Please gather every line in the entries below that contains the word "flow". Only matches with the same letter case count.

(Beginning of DATA FOR THIS TASK)

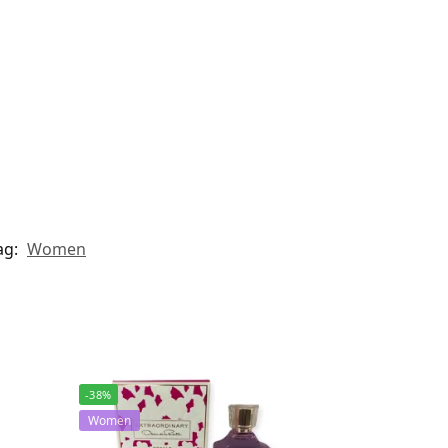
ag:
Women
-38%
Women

(End of DATA FOR THIS TASK)
(Beginning of DATA FOR THIS TASK)

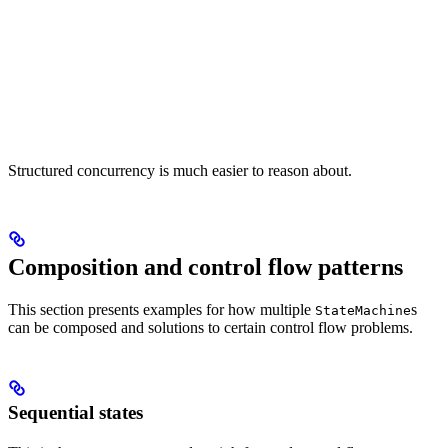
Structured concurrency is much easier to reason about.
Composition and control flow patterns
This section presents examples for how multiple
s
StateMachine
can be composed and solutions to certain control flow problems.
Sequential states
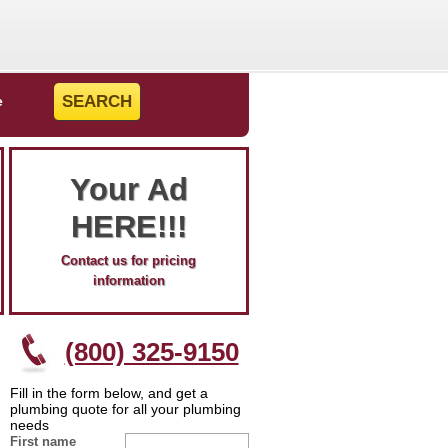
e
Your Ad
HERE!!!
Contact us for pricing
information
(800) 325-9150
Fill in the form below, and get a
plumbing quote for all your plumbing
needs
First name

(End of DATA FOR THIS TASK)

▶ _RESPONSE TO THIS EXERCISE_:
Composition and control flow patterns
can be composed and solutions to certain control flow problems.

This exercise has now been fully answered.